# Thailand aber wirklich nur angeln !!!



## Ossifischer (16. März 2010)

@ alle fährt jemand in nächster zeit nach Thailand zum angeln ? 
Wenn ja wann und wohin. Ich bin ab April für 4 Wochen beruflich dort. Habe aber kein Plan was ich mitnehmen soll an Ausrüstung . Ich will aber nur im Süßwasserfischen da ich fast nur im Binnenland bin. Es soll große welse und karpfenartige geben. Vielen dank im Voraus


----------



## u-see fischer (16. März 2010)

*AW: Thailand aber wirklich nur angeln !!!*

Vielleicht schaust Du mal hier. Ich würde auch versuchen den TE zu kontaktieren (PN). Dart kann Dir sicher Auskünte erteilen.

http://www.anglerboard.de/board/showthread.php?t=130187&highlight=raining+season


----------



## Ossifischer (16. März 2010)

*AW: Thailand aber wirklich nur angeln !!!*



u-see fischer schrieb:


> Vielleicht schaust Du mal hier. Ich würde auch versuchen den TE zu kontaktieren (PN). Dart kann Dir sicher Auskünte erteilen.
> 
> http://www.anglerboard.de/board/showthread.php?t=130187&highlight=raining+season



Sorry wer ist  TE? Der link lies sich nicht öffnen . helf mir ich habe keine Ahnung|kopfkrat

es ist nicht mehr viel Zeit  vielleicht muß ich auch Tackle vorschicken


----------



## chxxstxxxx (16. März 2010)

*AW: Thailand aber wirklich nur angeln !!!*

*T*opic*e*rsteller.


----------



## Dart (17. März 2010)

*AW: Thailand aber wirklich nur angeln !!!*

Moin Ossifischer
Hab dir gerade eine p.n. geschickt.
Der eingestellte Link funktioniert, hier noch ein paar weitere.

Snakehead-Fieber 
Die Riesenflundern vom Mae Klong River
http://www.anglerboard.de/board/showthread.php?t=146485
http://www.anglerboard.de/board/showthread.php?t=146768
Eazy Games....and Screaming Reels 
http://mein-fang.de/berichte/Jerken_in_Thailand.html 
Gruss aus Chiang Mai, Reiner|wavey:


----------



## geeni (23. März 2010)

*AW: Thailand aber wirklich nur angeln !!!*

mhh... Binnenland wird schwierig, wo genau denn?
Relativ zentral im Land gelegen liegt der Stausee des Menam, südlich der Stadt Phitsanoluk, hier hatte ich diesen Januar einen ca. 80 cm. grossen komischen Fisch auf toten Frosch und großen Drilling gefangen. Sah aus wie ne Kreuzung zwischen Karpfen und Zander. War lekker!

#### Deine Aufgabe
Schreib aus dem Forenthread über das Angeln in Thailand den Abschnitt von „mhh... Binnenland wird“ bis „Zander. War lekker!“ wortgetreu ab. Die Einträge stammen aus einer anderen Quelle.

#### Vorliegende Einträge
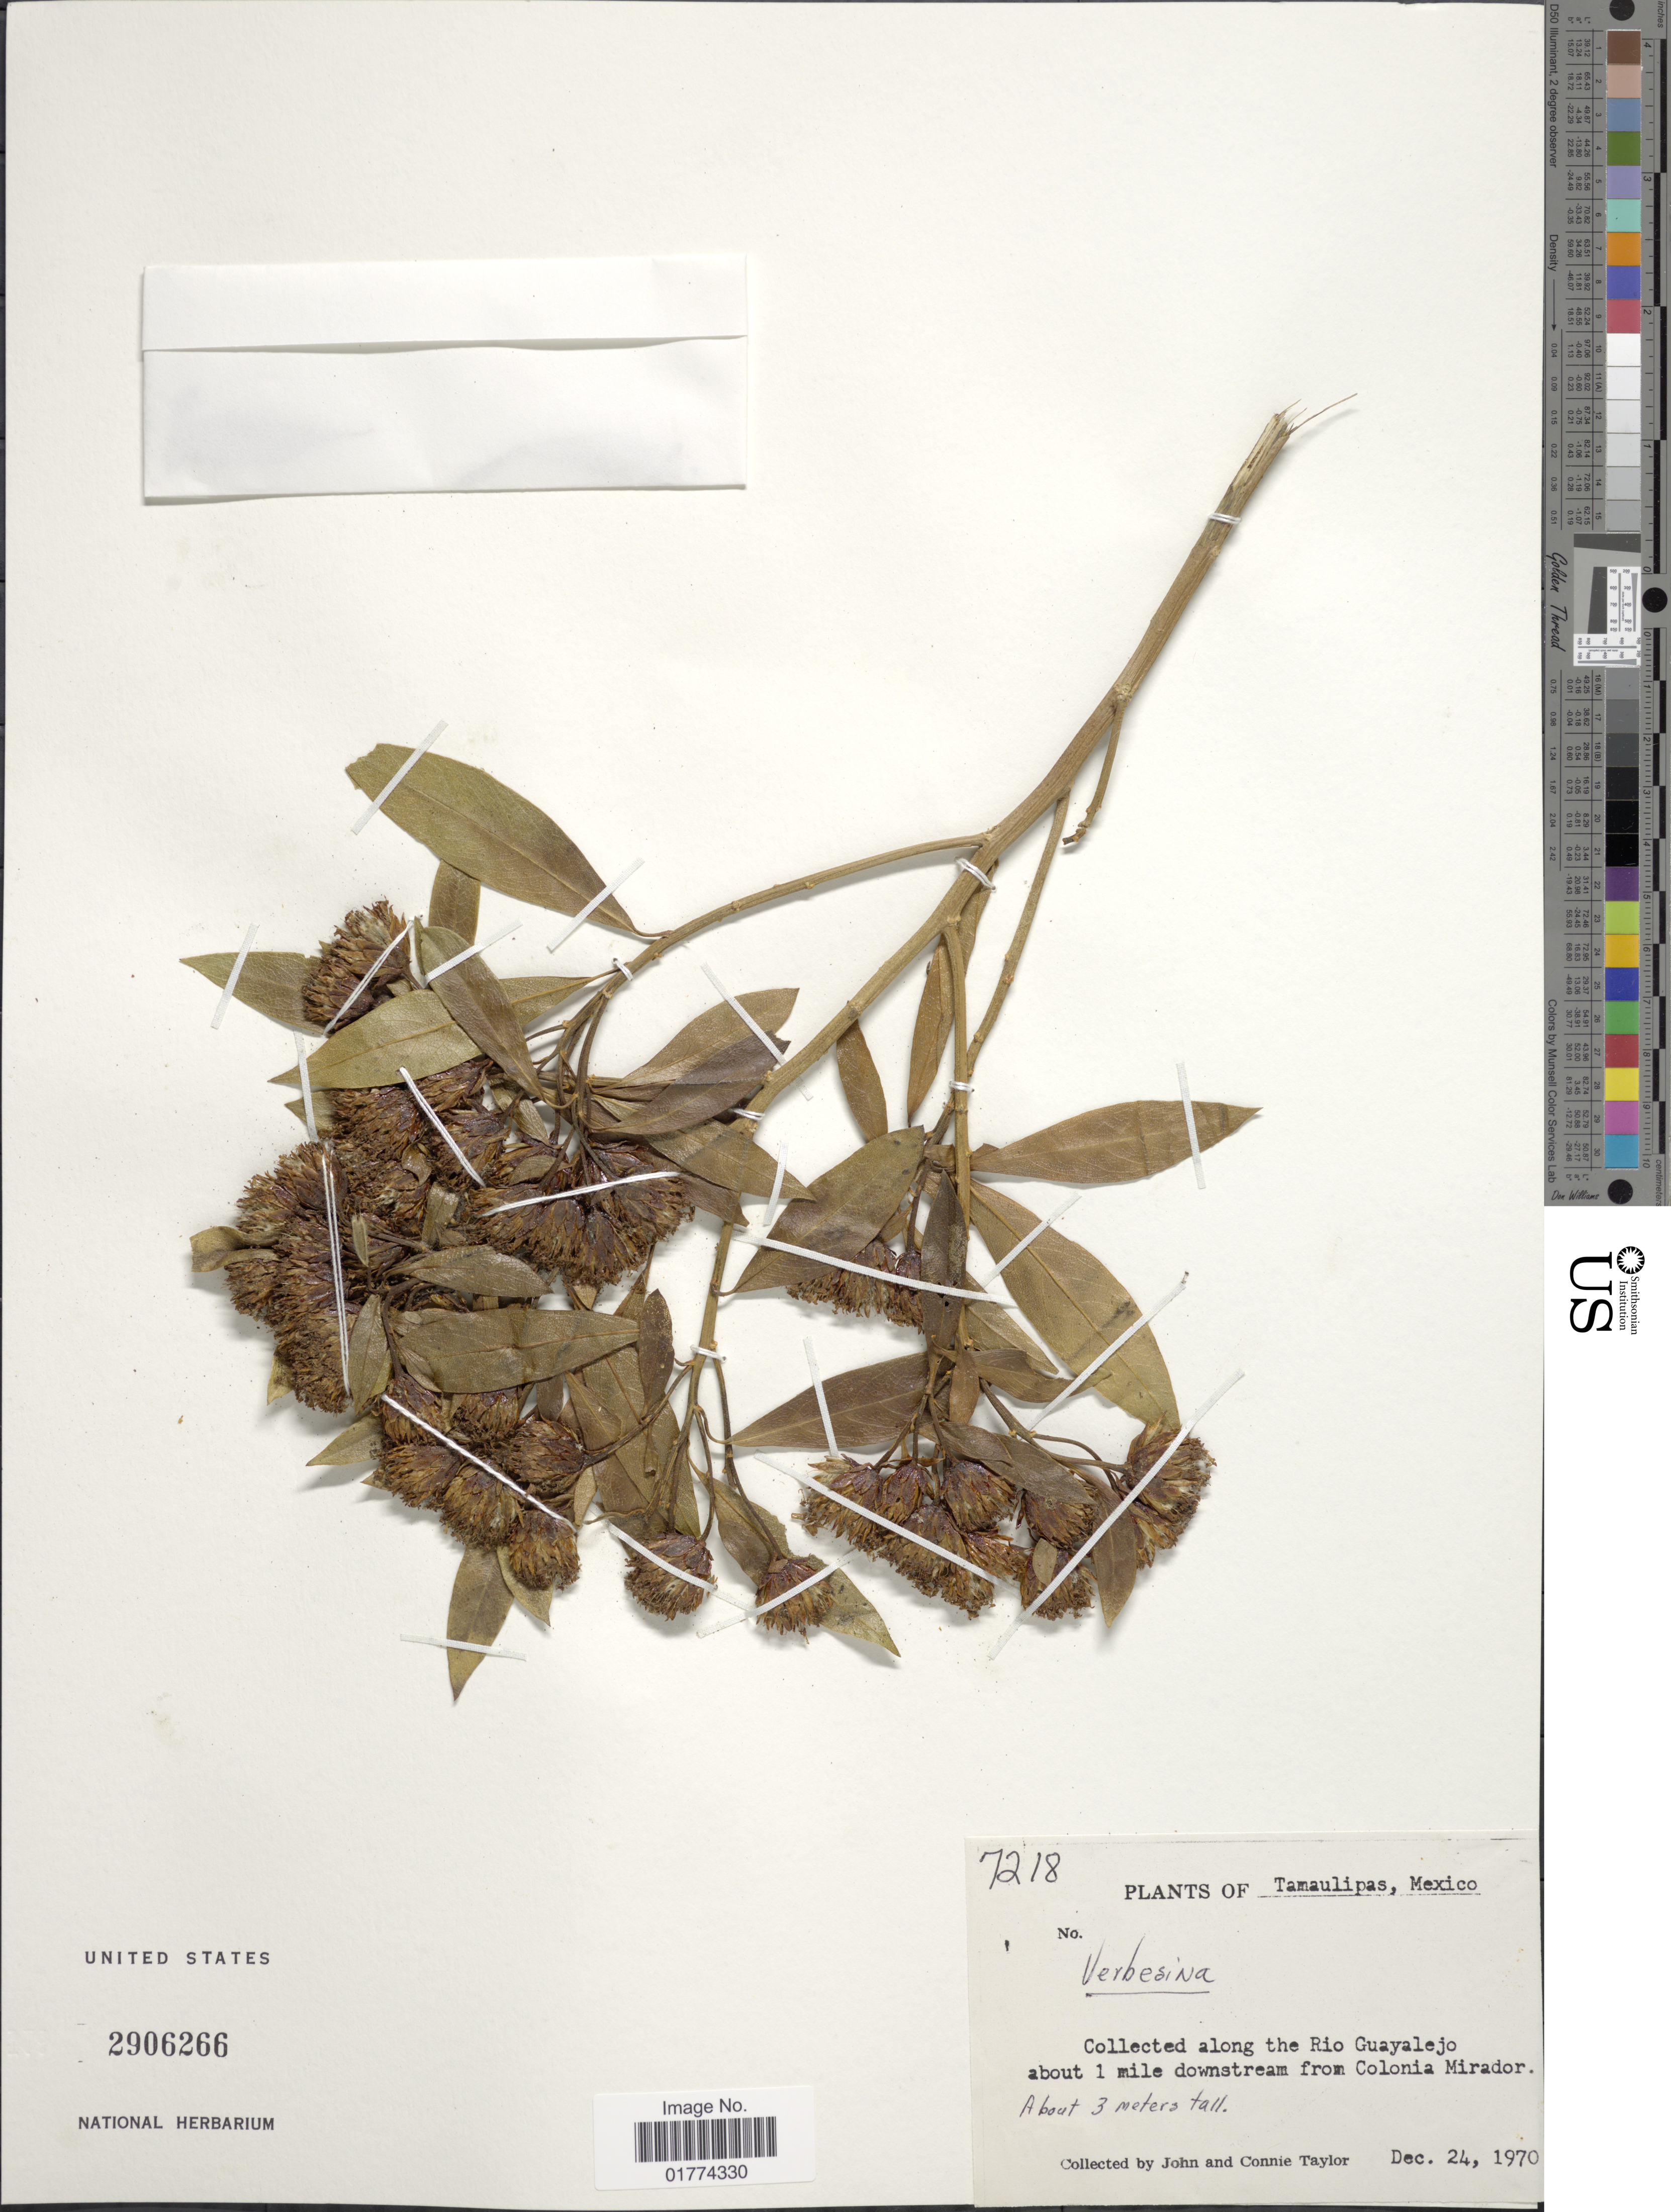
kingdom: Plantae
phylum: Tracheophyta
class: Magnoliopsida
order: Asterales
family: Asteraceae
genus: Flourensia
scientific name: Flourensia laurifolia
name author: DC.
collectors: J. Taylor & C. Taylor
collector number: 7218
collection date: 1970-12-24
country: Mexico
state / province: Tamaulipas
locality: Along the Rio Guayalejo. About 1 mile downstream from Colonia Mirador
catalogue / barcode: US 2906266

#### Antwort zur Übung
mhh... Binnenland wird schwierig, wo genau denn?
Relativ zentral im Land gelegen liegt der Stausee des Menam, südlich der Stadt Phitsanoluk, hier hatte ich diesen Januar einen ca. 80 cm. grossen komischen Fisch auf toten Frosch und großen Drilling gefangen. Sah aus wie ne Kreuzung zwischen Karpfen und Zander. War lekker!